BEGIN Extract
@chung-leong I’ll try that if we can’t find something else.
@LucasSantos91 Good point. The backend is fairly extensive so I’ll do my best to show what’s happening here succinctly. Let me know if there’s something else I’m missing.
Here’s the scheme - essentially, I’m generating a whole library of C wrappers for a C++/Cuda backend that then make their way into the zig code. All of the functions are automatically tagged with extern "C"
, compiled to a static library, and then the function declarations that Zig sees are just extern
. So far, this has been totally fine. Here’s an example of the generated file declarations that get brought in via @cimport
:
// Top of generated declarations... Zig struggled with size_t
// so len_t is just unsigned long long:
#if defined(__cplusplus)
#define EXTERN_C extern "C"
END Extract
BEGIN Data listing
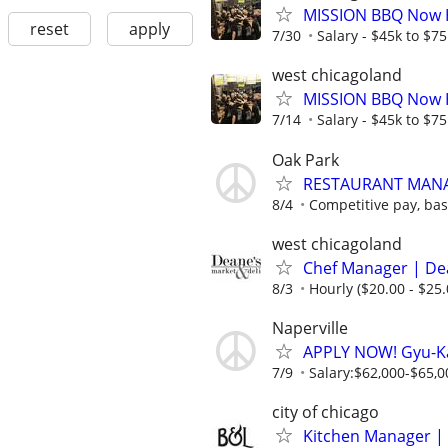
MISSION BBQ Now H
reset
apply
7/30
Salary - $45k to $7
west chicagoland
MISSION BBQ Now H
7/14
Salary - $45k to $7
Oak Park
RESTAURANT MAN
8/4
Competitive pay, ba
west chicagoland
Chef Manager | Dea
8/3
Hourly ($20.00 - $25.
Naperville
APPLY NOW! Gyu-Ka
7/9
Salary:$62,000-$65,00
city of chicago
Kitchen Manager | 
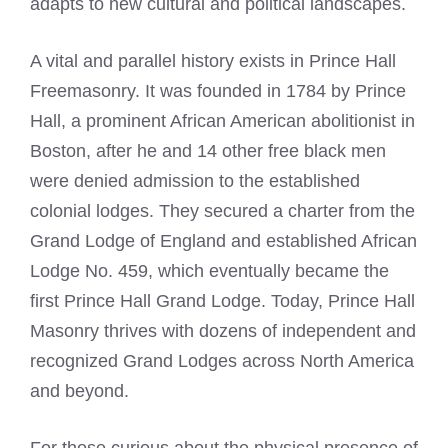
adapts to new cultural and political landscapes.
A vital and parallel history exists in Prince Hall
Freemasonry. It was founded in 1784 by Prince
Hall, a prominent African American abolitionist in
Boston, after he and 14 other free black men
were denied admission to the established
colonial lodges. They secured a charter from the
Grand Lodge of England and established African
Lodge No. 459, which eventually became the
first Prince Hall Grand Lodge. Today, Prince Hall
Masonry thrives with dozens of independent and
recognized Grand Lodges across North America
and beyond.
For those curious about the physical presence of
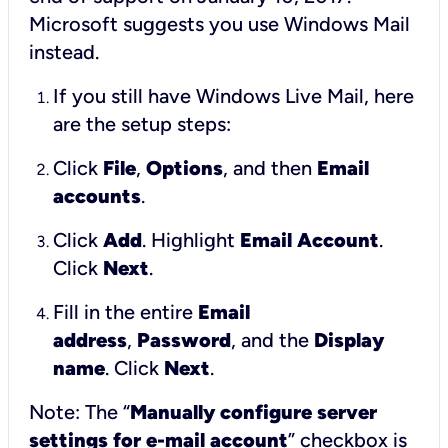
Microsoft suggests you use Windows Mail
instead.
If you still have Windows Live Mail, here
are the setup steps:
Click
File
,
Options
, and then
Email
accounts
.
Click
Add
. Highlight
Email Account
.
Click
Next
.
Fill in the entire
Email
address
,
Password
, and the
Display
name
. Click
Next
.
Note: The “
Manually configure server
settings for e-mail account
” checkbox is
END Data listing
Exercise directions:
Repeat word for word the passage of the Zig forum post that opens with the words containing "Here’s the scheme" and closes with "#if defined(__cplusplus)".

Reply:
Here’s the scheme - essentially, I’m generating a whole library of C wrappers for a C++/Cuda backend that then make their way into the zig code. All of the functions are automatically tagged with extern "C"
, compiled to a static library, and then the function declarations that Zig sees are just extern
. So far, this has been totally fine. Here’s an example of the generated file declarations that get brought in via @cimport
:
// Top of generated declarations... Zig struggled with size_t
// so len_t is just unsigned long long:
#if defined(__cplusplus)